We can tell a lot about the way that the monarchy/republic question affects our international standing by looking at one of the world’s most dynamic economies, which also shares its national day with Australia’s.

In India, January 26 is Republic Day, a national festival commemorating the date in 1950 when the Constitution of India became the supreme law of the land, abolishing the British Monarch as the head of state and establishing the Republic of India as the first nation to become a republic within the Commonwealth.

It was the foundation of the Indian Republic that in many ways began the modern Australia-India relationship. An independent India was able to be explicit about its goals and desires, unfettered by any residual reliance on Britain.

For instance, the Indian Constitution, unlike Australia’s, contains within it guarantees for the beneficial treatment and inclusion of marginalized groups in the political, social and economic structures of the nation.

In the Asian Century, how disconcerting must it be for our Indian, Indonesian, Chinese, and Japanese friends that we cannot shrug off sentimental and anachronistic attachments to the House of Windsor?

How odd it must look when the prime minister spruiks his engagement with Asia but then indulges in obsolete colonial sycophancy by doling out an unnecessary Australian knighthood to an über-privileged British citizen?

Or when he tells all and sundry that Australia is the greatest country in the world, but implicitly claims that we are not quite great enough to trust one of our own at the top?

Prime Minister Narendra Modi was joined in the 2015 Republic Day celebrations in India by President Barack Obama, the head of state of another proud nation that had cast off cringing and fearful obeisance to British kings and queens, declared their independence and written their own constitution to express their pride and sense of trust in their country, their identity and themselves.

But Tony Abbott and his government are looking backwards to a past focused on monarchical models.

He is stubbornly leading a government of yesterday’s men furiously advocating last century’s ideas. A century when words like “coal” and “Sir” made sense and had not been overtaken by ideas like “renewable,” “NBN,” and “mate.”

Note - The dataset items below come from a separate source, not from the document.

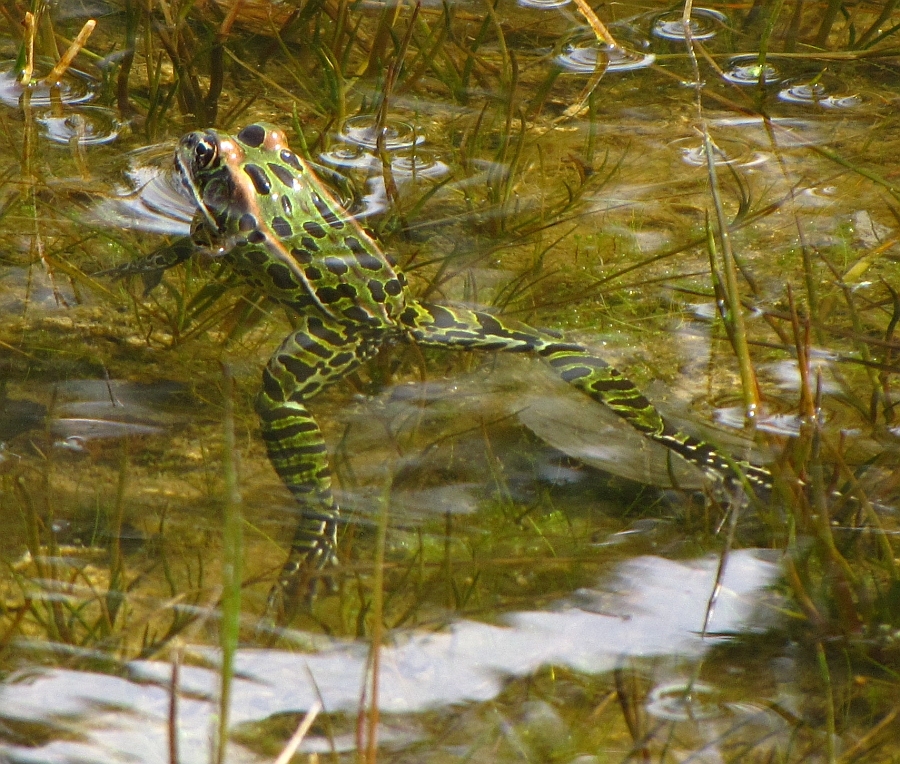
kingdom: Animalia
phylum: Chordata
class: Amphibia
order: Anura
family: Ranidae
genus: Lithobates
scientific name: Lithobates pipiens
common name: Northern leopard frog
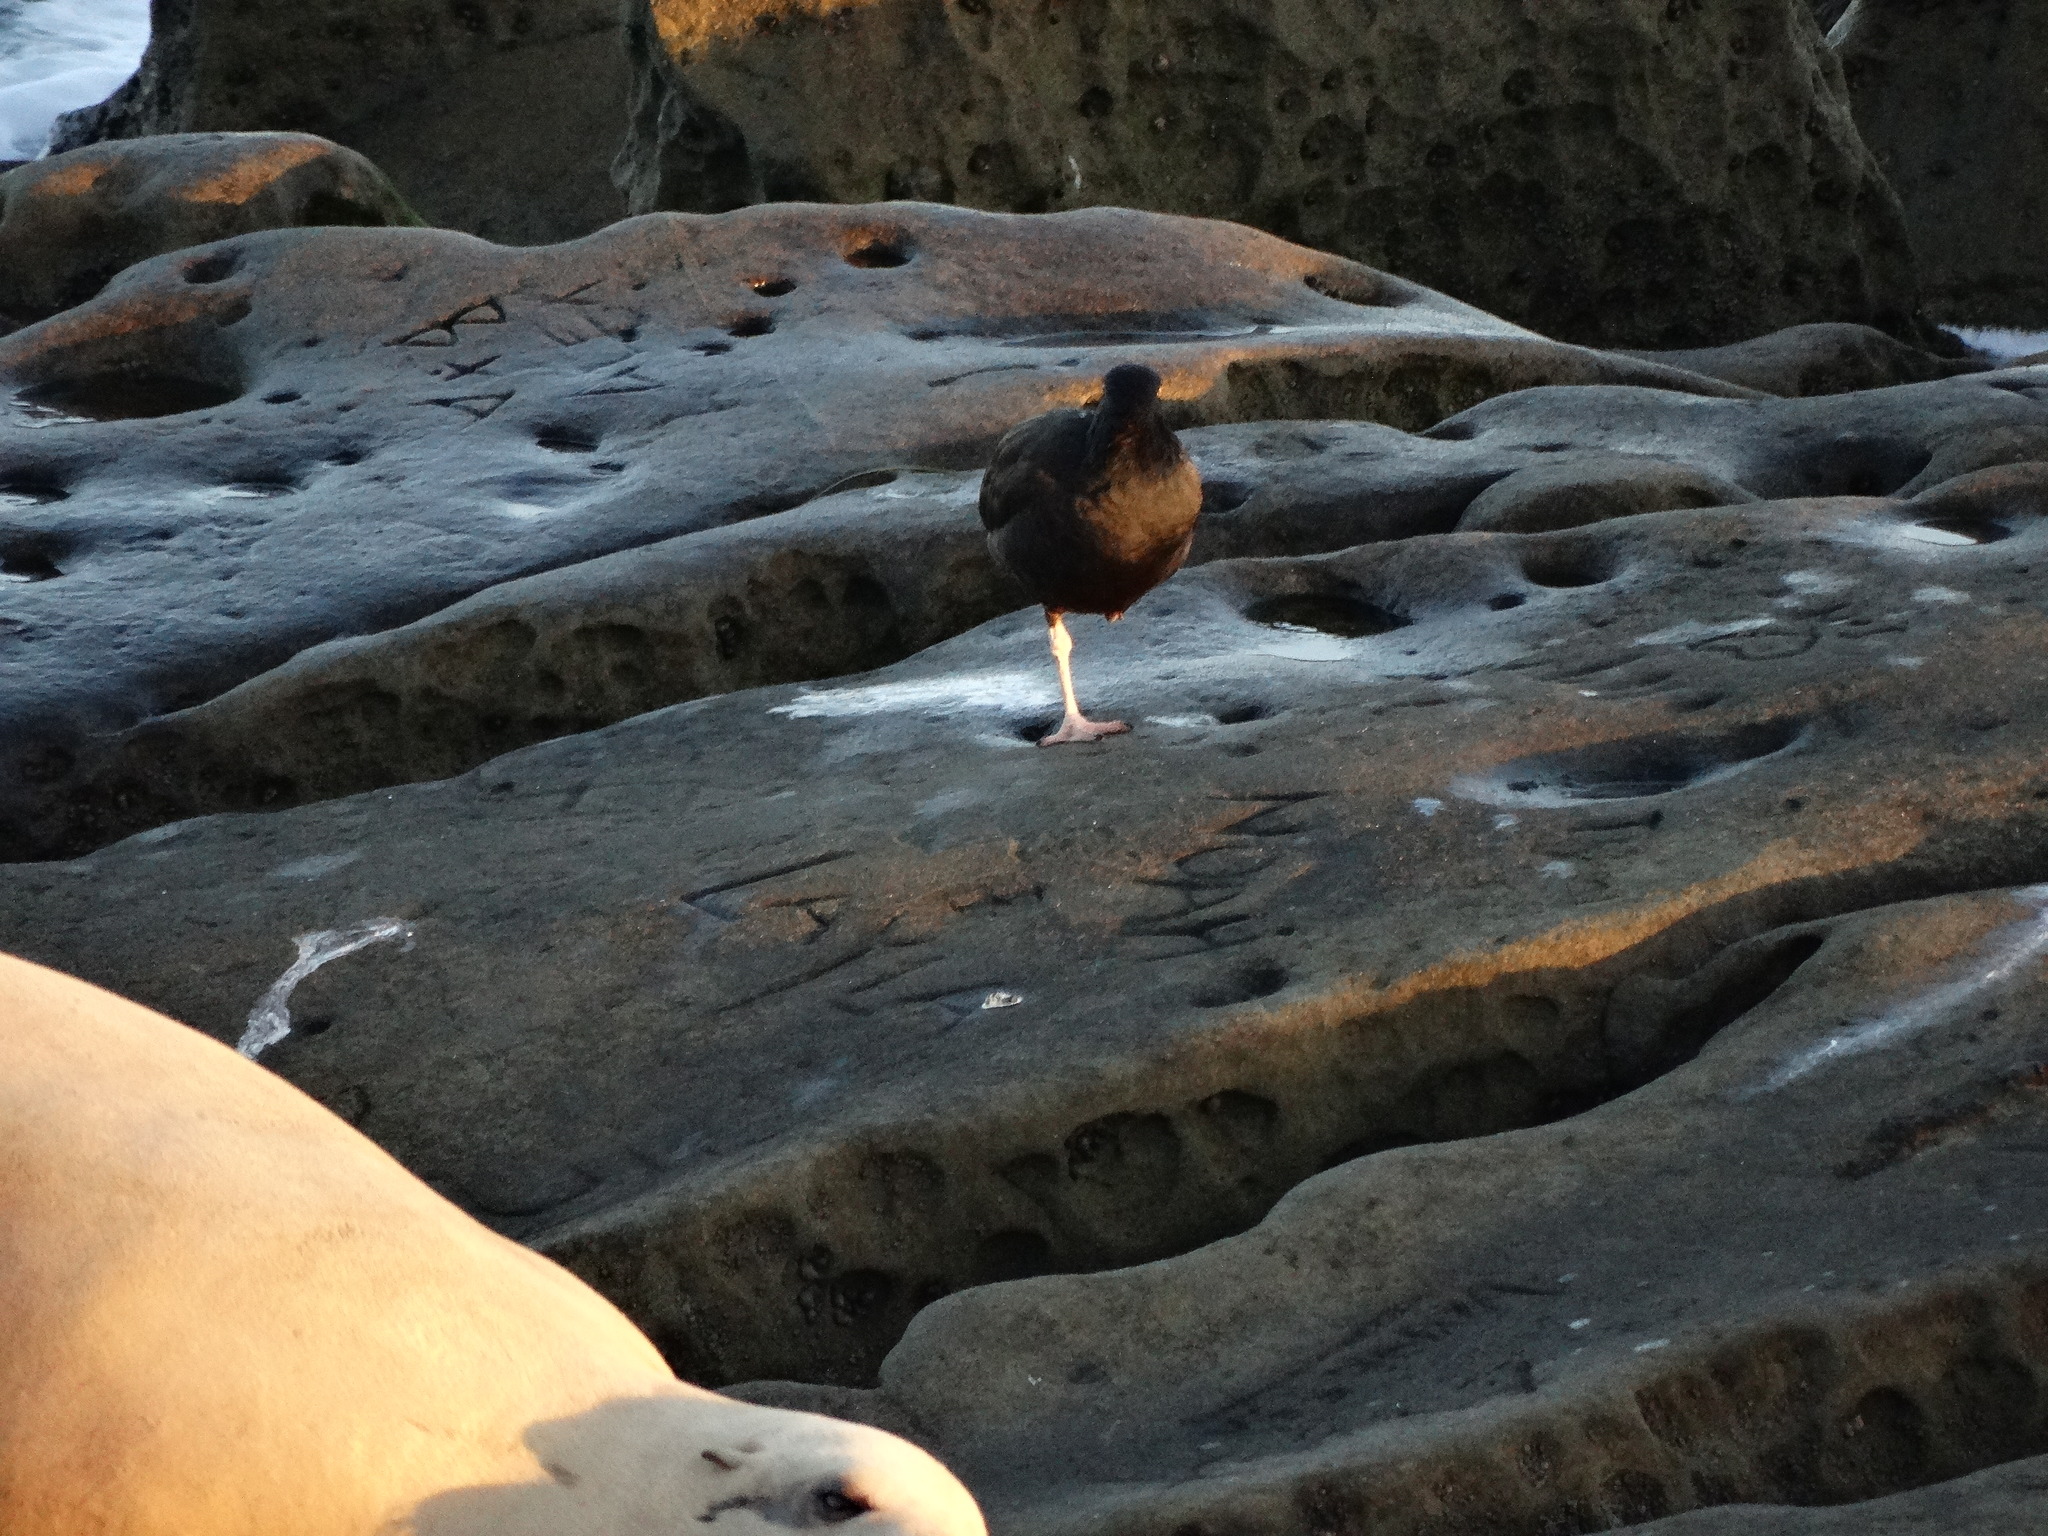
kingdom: Animalia
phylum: Chordata
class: Aves
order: Charadriiformes
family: Haematopodidae
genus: Haematopus
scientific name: Haematopus bachmani
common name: Black oystercatcher
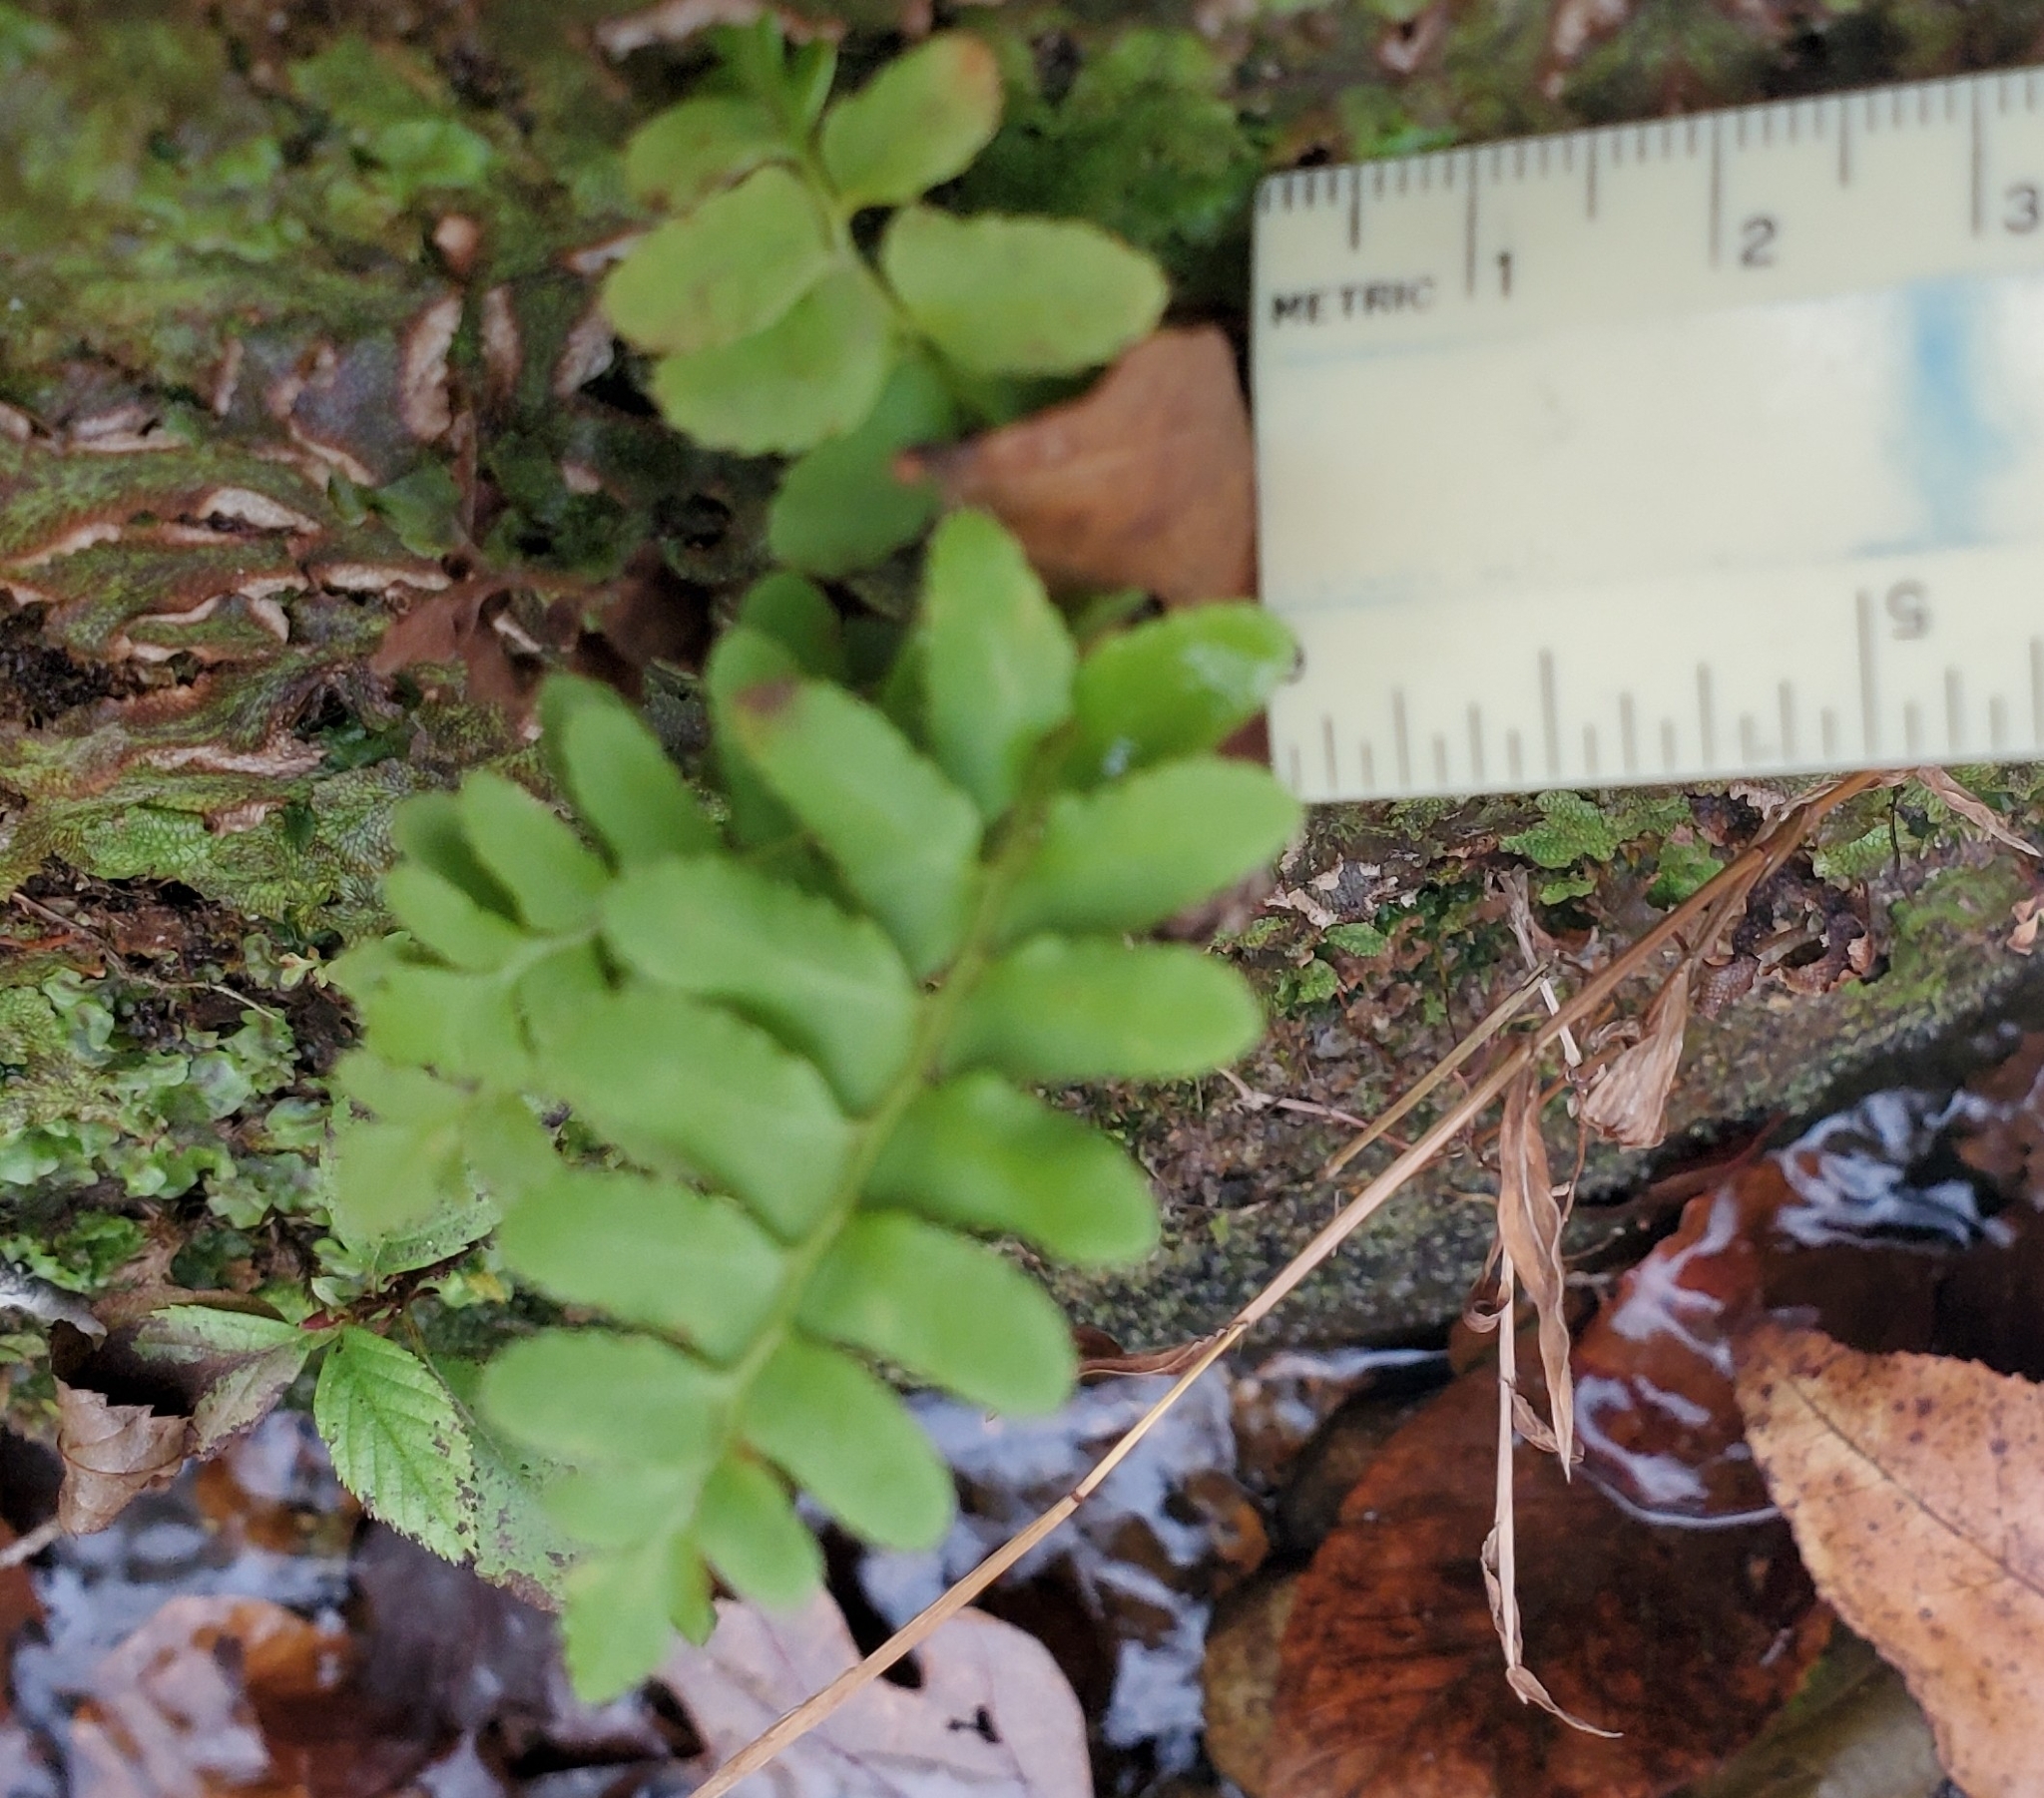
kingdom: Plantae
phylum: Tracheophyta
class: Polypodiopsida
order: Polypodiales
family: Dryopteridaceae
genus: Polystichum
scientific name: Polystichum acrostichoides
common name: Christmas fern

How does it sit with our claimed belief in the “fair go” when the prime minister’s preferred qualifications to be Australia’s head of state are that you must be a white, preferably male, Germanic-Briton to title born, and not an Australian of merit-earned?

While bipartisan support is critical to the inevitable success of an Australian Republic, it is equally inevitable that the Australian Labor Party will make it happen.

At some point in the future, prompted by Labor, Australians will decide that one of their fellow Australians should be our Head of State, and will vote to amend and improve our Constitution accordingly. The question is, what are we scared of now, that Australians will not fear then?

As Bill Shorten, the Leader of the Opposition, said on Australia Day,

“Let us, in 2015, be brave enough to breathe new life into the dream of an Australian head of state…(O)ur head of state should be one of us.  An Australian Republic – a model that truly speaks for who we are: our modern identity, our place in our region and our world. “

By such a declaration, Australia will make it clear to ourselves and the world that we do trust an Australian to grow up to be appropriate for us, representative of us, and worthy of us.

Like many of the Abbott government’s policies, knighthoods have little support in the Australian community, quite simply because they look back to a medieval English political system that has no relevance in a modern Australia. And Australians won’t have a bar of it. Like India and the United States, one day we WILL place our trust in one of our own as our Australian head of state.

That day can’t come soon enough.

Lisa Singh is a Labor Senator for Tasmania and a co-convenor of the Australian Parliamentary branch of “Labor for an Australian Republic.”